Identify when a staff user last logged in to Sierra
Provide data for tracking Sierra users (library staff). For example, log sign on and sign out dates and times. Perhaps add a "Last signed in" date field to the user record. Other data points might also be worthy of recording, such as types of records accessed.
Idea Value
Given that libraries handle possibly sensitive personal data, system users who have access to such data should be trackable. Currently, it's not even possible to find when the last time a user has signed on to the system.
Robert McHugh
shared this idea
In accordance with the Idea Graduation Workflow guidelines agreed upon by Innovative and IUG, this idea has been closed because it was submitted more than two years ago and has not been selected for inclusion in the product.
This idea is still available for commenting but is no longer eligible for voting.
Ideas that were submitted three or more years ago are archived for future reference.
-
Greg Smith
commented
Agreed.
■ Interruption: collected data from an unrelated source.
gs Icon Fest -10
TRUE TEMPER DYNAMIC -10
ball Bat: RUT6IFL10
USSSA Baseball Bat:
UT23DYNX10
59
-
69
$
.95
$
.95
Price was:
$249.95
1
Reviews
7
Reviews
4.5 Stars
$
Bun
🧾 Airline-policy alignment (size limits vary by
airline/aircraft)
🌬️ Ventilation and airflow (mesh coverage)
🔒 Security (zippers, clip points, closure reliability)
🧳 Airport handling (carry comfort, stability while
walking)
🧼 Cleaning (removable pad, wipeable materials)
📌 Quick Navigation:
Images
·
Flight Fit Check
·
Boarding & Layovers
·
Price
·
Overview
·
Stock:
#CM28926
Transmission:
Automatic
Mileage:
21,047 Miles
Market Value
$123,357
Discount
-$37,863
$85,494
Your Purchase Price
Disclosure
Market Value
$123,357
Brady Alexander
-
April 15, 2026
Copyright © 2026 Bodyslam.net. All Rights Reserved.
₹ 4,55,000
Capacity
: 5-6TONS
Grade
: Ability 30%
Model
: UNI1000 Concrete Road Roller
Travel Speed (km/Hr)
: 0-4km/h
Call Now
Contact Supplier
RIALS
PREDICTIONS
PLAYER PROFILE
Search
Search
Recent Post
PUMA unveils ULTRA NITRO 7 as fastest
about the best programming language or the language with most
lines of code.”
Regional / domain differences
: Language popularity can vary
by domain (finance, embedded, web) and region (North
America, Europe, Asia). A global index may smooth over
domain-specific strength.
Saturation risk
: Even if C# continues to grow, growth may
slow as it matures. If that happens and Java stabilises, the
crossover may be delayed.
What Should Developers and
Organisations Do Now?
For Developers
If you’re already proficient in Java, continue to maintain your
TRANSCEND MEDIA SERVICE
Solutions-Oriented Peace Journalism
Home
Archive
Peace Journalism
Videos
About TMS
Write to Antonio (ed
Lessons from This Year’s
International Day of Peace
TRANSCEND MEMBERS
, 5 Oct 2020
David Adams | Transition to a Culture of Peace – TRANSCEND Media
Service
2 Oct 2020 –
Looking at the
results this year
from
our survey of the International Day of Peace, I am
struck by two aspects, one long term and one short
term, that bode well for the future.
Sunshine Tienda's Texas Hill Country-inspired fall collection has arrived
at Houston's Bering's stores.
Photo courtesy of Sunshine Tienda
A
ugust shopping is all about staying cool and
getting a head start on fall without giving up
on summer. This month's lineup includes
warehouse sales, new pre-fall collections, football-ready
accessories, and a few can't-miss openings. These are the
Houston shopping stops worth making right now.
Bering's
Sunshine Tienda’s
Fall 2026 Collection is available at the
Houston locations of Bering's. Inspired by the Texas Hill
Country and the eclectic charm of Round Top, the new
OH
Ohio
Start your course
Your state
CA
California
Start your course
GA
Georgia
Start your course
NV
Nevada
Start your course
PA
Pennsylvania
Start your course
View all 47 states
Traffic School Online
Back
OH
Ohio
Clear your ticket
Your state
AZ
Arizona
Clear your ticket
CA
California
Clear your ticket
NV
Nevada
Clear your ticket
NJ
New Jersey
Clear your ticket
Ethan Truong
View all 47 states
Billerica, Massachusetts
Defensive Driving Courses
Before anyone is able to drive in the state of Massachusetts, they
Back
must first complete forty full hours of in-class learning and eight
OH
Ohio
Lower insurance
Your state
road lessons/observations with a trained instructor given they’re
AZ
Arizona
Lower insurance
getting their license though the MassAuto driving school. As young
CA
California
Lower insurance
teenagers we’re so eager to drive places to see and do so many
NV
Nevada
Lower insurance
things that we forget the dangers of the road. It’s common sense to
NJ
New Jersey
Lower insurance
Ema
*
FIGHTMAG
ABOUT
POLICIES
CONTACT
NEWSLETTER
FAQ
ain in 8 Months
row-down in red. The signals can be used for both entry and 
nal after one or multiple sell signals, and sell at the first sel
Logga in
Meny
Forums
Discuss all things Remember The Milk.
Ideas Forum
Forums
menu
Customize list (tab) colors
This is just part of the overall lack of adequate audit trail in Sierra, which urgently needs to be addressed.
-
Phil Shirley
commented
Having a log of when accounts were used, or at least a last login date, would be useful in identifying inappropriate use of accounts. We might also want to have the IP address the login came from.
-
Chris Jones
commented
As a system administrator, we would like to be able to run an sql query or api query to identify when a Sierra user last logged in to their account.
We would use this audit information to meet security requirements of disabling accounts that have not been logged in to for x number of days and to remove them after x number of days.
-
Sheryl VanderWagen
commented
This is important for a number of reasons already mentioned and even more important when managing hundreds of system logins, we'd like to be able to contact our libraries to let them know if a login hasn't been used in a long time and it would help us assist our members with information regarding dates and times of system access.
-
Phil Shirley
commented
Yes, useful in identifying logins that are no longer used, and it's important to have some accountability for logins, including being able to identify patterns that indicate that something fishy might be going on (logins in the middle of the night, etc.). This is important for ensuring the security of our credentials, and the privacy of our patron data.
-
Fran Juergensmeyer
commented
This would also be helpful for identifying users who are no longer with the organization. Sometimes, removing Sierra logins doesn't get done when a person leaves the library. Being able to see when someone last logged in would help identify accounts that need to be deleted.